Genetic variation
The results we have obtained in the current project are encouraging for SALTAS, as they confirm the earlier allozyme results of little loss of genetic variation. However, the results are also suggestive of a potential long term trend in loss of genetic variation. A sample collected and analysed in January 1997 (1993 year-class parents) would provide evidence to substantiate this trend or indicate whether the current results were a sampling artifact. The analysis of a 1997 sample would be the second of a proposed regular 4 to 5 year assessment of the status of the Tasmanian stock, and would help to describe the nature and speed of any long term trends.

SALTAS, as the principal Atlantic salmon hatchery in Australia, has a long term requirement to maintain industry and investor confidence in their product, and the ability to confirm the reliability of its breeding practices is important for the sustainability of the industry.

Loss of genetic variation in a cultured population will provide an early indicator of potential inbreeding, which could have grave consequences as deleterious recessive genes are exposed and stocks lose vigour dependent on genetic variance. Any loss of genetic variation in Tasmanian Atlantic salmon could be difficult or impossible to recover due to the restrictions on importation of new broodstock.

Y-chromosome marker
A number of molecular genetic techniques for trait or marker screening have been developed since the original proposal was submitted. We propose to apply some of these new techniques to the screening of Atlantic salmon DNA for a potential Y-chromosome marker. These approaches will greatly increase our chances of finding such a marker.

The new techniques we propose include:
Representational Difference Analysis (RDA);
PCR-Select cDNA Subtraction Technique;
the application of other modified subtractive hybridization and differential display techniques
that have proved useful in other species;
AFLP (amplified fragment polymorphism) technique; and
the application of a number of commercial RAPD (random amplified polymorphic DNA)
primers.

We have also established contact, and will collaborate during the proposed project extension, with workers who have a Y-chromosome marker for brook trout and arctic char, and other workers in this field working with other teleosts.
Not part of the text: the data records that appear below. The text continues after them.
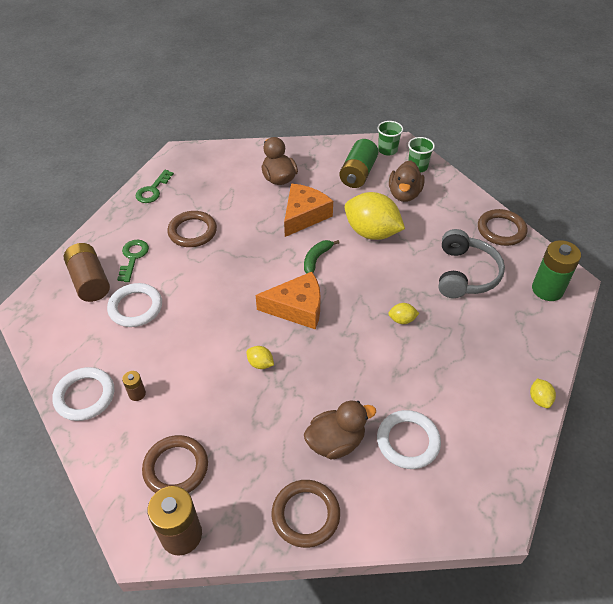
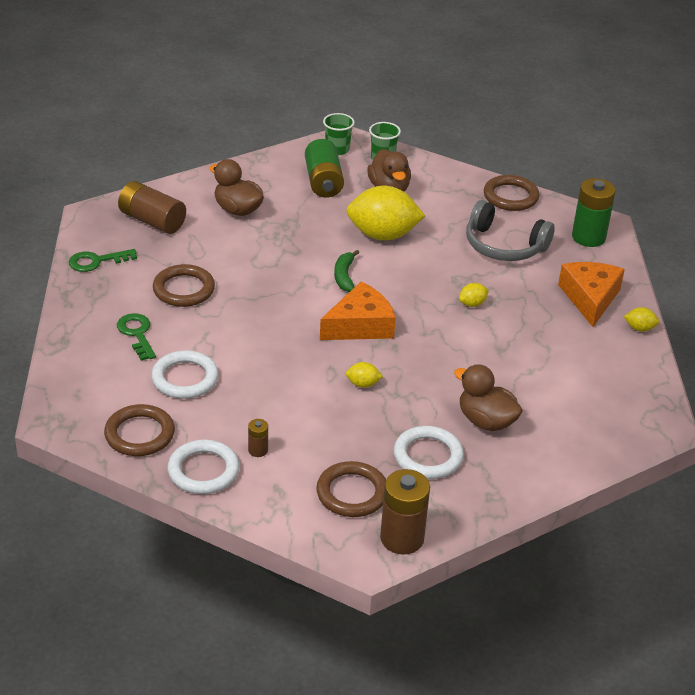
camera: 30 degrees left, 10 degrees down
brown battery [64,243,110,302] -> brown battery moved to [118,181,186,234]
green key [135,170,174,203] -> green key turned 75 degrees clockwise [69,249,137,272]
brown ring [272,480,340,548] -> brown ring moved to [104,404,175,456]
orange cheese [284,184,333,237] -> orange cheese moved to [558,262,625,327]
brown duck [304,401,376,460] -> brown duck turned 90 degrees counterclockwise [454,364,523,431]
white ring [377,410,441,469] -> white ring moved to [394,426,464,479]
grey headphones [439,229,505,298] -> grey headphones turned 135 degrees clockwise [466,200,555,261]
yellow lemon [530,378,556,408] -> yellow lemon turned 45 degrees counterclockwise [624,307,659,332]

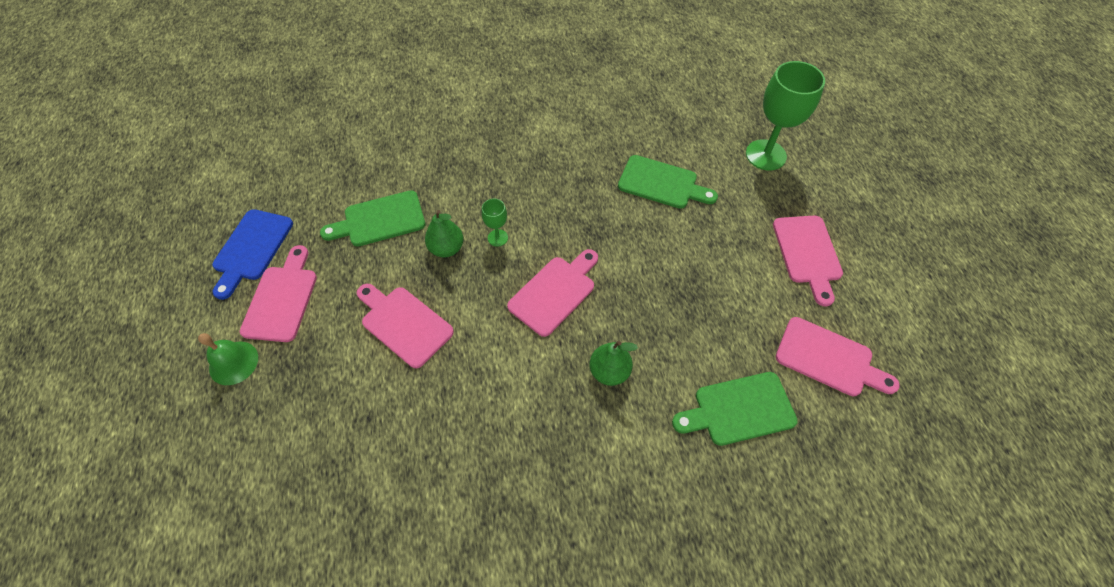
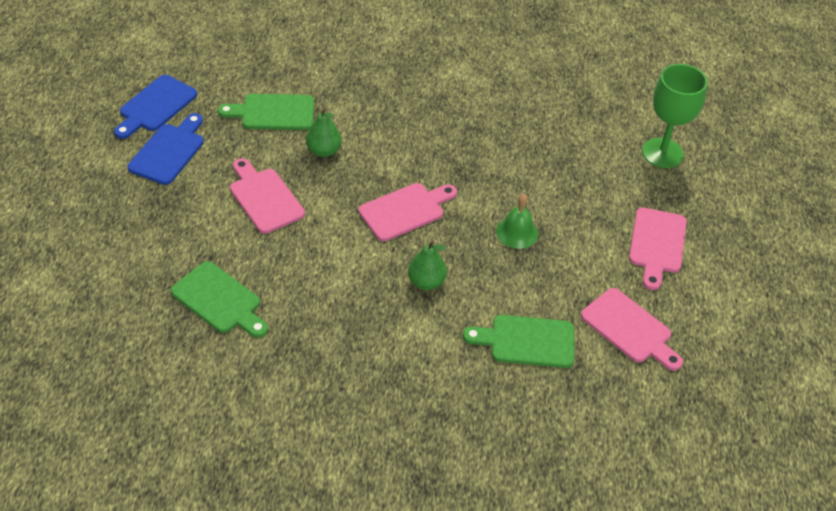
camera: 15 degrees right, 10 degrees down
green bell [198,333,258,385] -> green bell moved to [496,194,538,249]
pink cutting board [240,245,317,342] -> blue cutting board [128,113,204,185]
green goblet [482,199,508,247] -> none
green cutting board [618,155,718,209] -> green cutting board moved to [171,261,268,338]

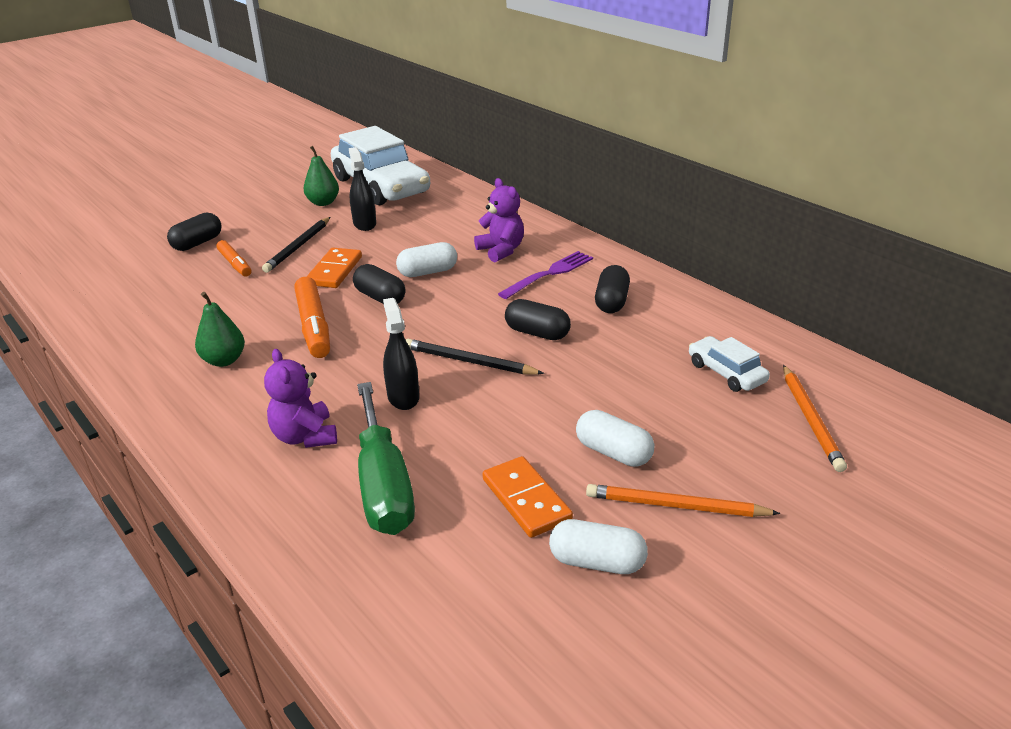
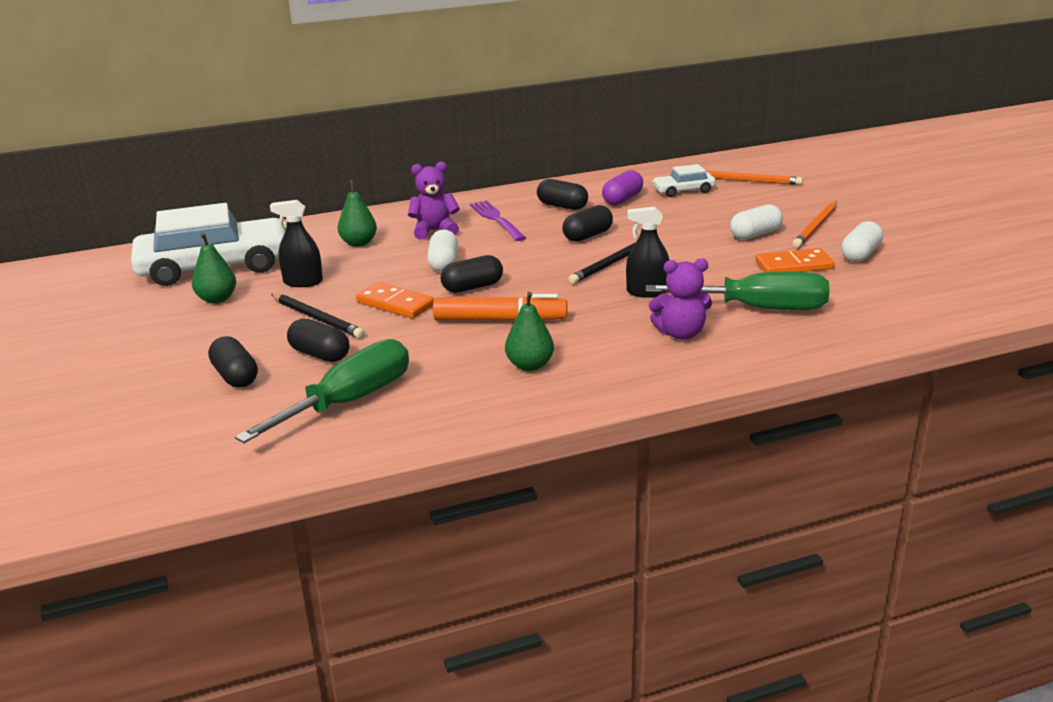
camera: 70 degrees left, 5 degrees down
orange marker [216,240,251,277] -> black capsule [287,319,349,362]
none -> green screwdriver [235,339,409,443]
none -> green pear [338,180,377,247]
none -> purple capsule [602,170,643,205]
We believe that a continuation of the current project (95/80) is the best approach to further tackle this Y-chromosome marker issue. It will allow us to best utilise the expertise and momentum we have established on this problem, rather than completed our current objectives and then revisit this issue in a year or two.

If we are successful in locating a Y-chromosome marker either during the remainder of the current schedule or early in the 1997 grant extension, resources will then be directed to isolate and further characterize that marker.